(What to produce):
Only one span of the listing below is wanted: the lines from the one with "During the year, the aggregate" through the one with "In the opinion", reproduced exactly, both ends kept.
------ Exercise material ------
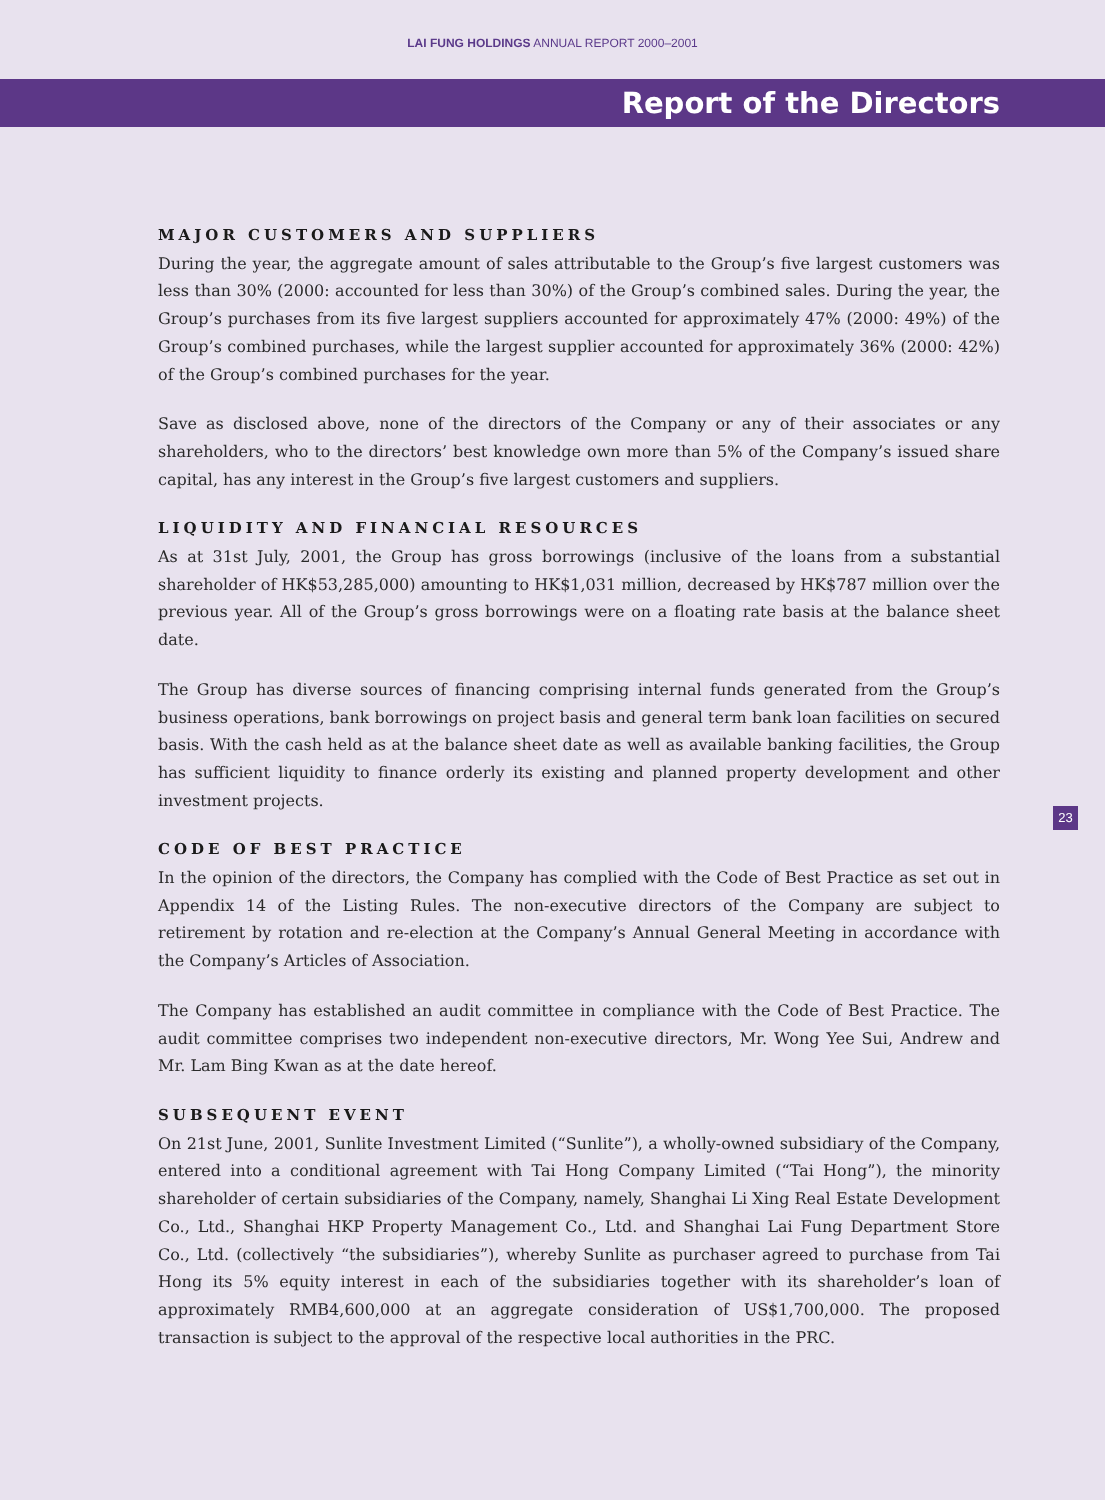LAI FUNG HOLDINGS ANNUAL REPORT 2000–2001
Report of the Directors
MAJOR CUSTOMERS AND SUPPLIERS
During the year, the aggregate amount of sales attributable to the Group’s five largest customers was less than 30% (2000: accounted for less than 30%) of the Group’s combined sales. During the year, the Group’s purchases from its five largest suppliers accounted for approximately 47% (2000: 49%) of the Group’s combined purchases, while the largest supplier accounted for approximately 36% (2000: 42%) of the Group’s combined purchases for the year.
Save as disclosed above, none of the directors of the Company or any of their associates or any shareholders, who to the directors’ best knowledge own more than 5% of the Company’s issued share capital, has any interest in the Group’s five largest customers and suppliers.
LIQUIDITY AND FINANCIAL RESOURCES
As at 31st July, 2001, the Group has gross borrowings (inclusive of the loans from a substantial shareholder of HK$53,285,000) amounting to HK$1,031 million, decreased by HK$787 million over the previous year. All of the Group’s gross borrowings were on a floating rate basis at the balance sheet date.
The Group has diverse sources of financing comprising internal funds generated from the Group’s business operations, bank borrowings on project basis and general term bank loan facilities on secured basis. With the cash held as at the balance sheet date as well as available banking facilities, the Group has sufficient liquidity to finance orderly its existing and planned property development and other investment projects.
CODE OF BEST PRACTICE
In the opinion of the directors, the Company has complied with the Code of Best Practice as set out in Appendix 14 of the Listing Rules. The non-executive directors of the Company are subject to retirement by rotation and re-election at the Company’s Annual General Meeting in accordance with the Company’s Articles of Association.
The Company has established an audit committee in compliance with the Code of Best Practice. The audit committee comprises two independent non-executive directors, Mr. Wong Yee Sui, Andrew and Mr. Lam Bing Kwan as at the date hereof.
SUBSEQUENT EVENT
On 21st June, 2001, Sunlite Investment Limited (“Sunlite”), a wholly-owned subsidiary of the Company, entered into a conditional agreement with Tai Hong Company Limited (“Tai Hong”), the minority shareholder of certain subsidiaries of the Company, namely, Shanghai Li Xing Real Estate Development Co., Ltd., Shanghai HKP Property Management Co., Ltd. and Shanghai Lai Fung Department Store Co., Ltd. (collectively “the subsidiaries”), whereby Sunlite as purchaser agreed to purchase from Tai Hong its 5% equity interest in each of the subsidiaries together with its shareholder’s loan of approximately RMB4,600,000 at an aggregate consideration of US$1,700,000. The proposed transaction is subject to the approval of the respective local authorities in the PRC.
23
------
(Answer section):
During the year, the aggregate amount of sales attributable to the Group’s five largest customers was less than 30% (2000: accounted for less than 30%) of the Group’s combined sales. During the year, the Group’s purchases from its five largest suppliers accounted for approximately 47% (2000: 49%) of the Group’s combined purchases, while the largest supplier accounted for approximately 36% (2000: 42%) of the Group’s combined purchases for the year.
Save as disclosed above, none of the directors of the Company or any of their associates or any shareholders, who to the directors’ best knowledge own more than 5% of the Company’s issued share capital, has any interest in the Group’s five largest customers and suppliers.
LIQUIDITY AND FINANCIAL RESOURCES
As at 31st July, 2001, the Group has gross borrowings (inclusive of the loans from a substantial shareholder of HK$53,285,000) amounting to HK$1,031 million, decreased by HK$787 million over the previous year. All of the Group’s gross borrowings were on a floating rate basis at the balance sheet date.
The Group has diverse sources of financing comprising internal funds generated from the Group’s business operations, bank borrowings on project basis and general term bank loan facilities on secured basis. With the cash held as at the balance sheet date as well as available banking facilities, the Group has sufficient liquidity to finance orderly its existing and planned property development and other investment projects.
CODE OF BEST PRACTICE
In the opinion of the directors, the Company has complied with the Code of Best Practice as set out in Appendix 14 of the Listing Rules. The non-executive directors of the Company are subject to retirement by rotation and re-election at the Company’s Annual General Meeting in accordance with the Company’s Articles of Association.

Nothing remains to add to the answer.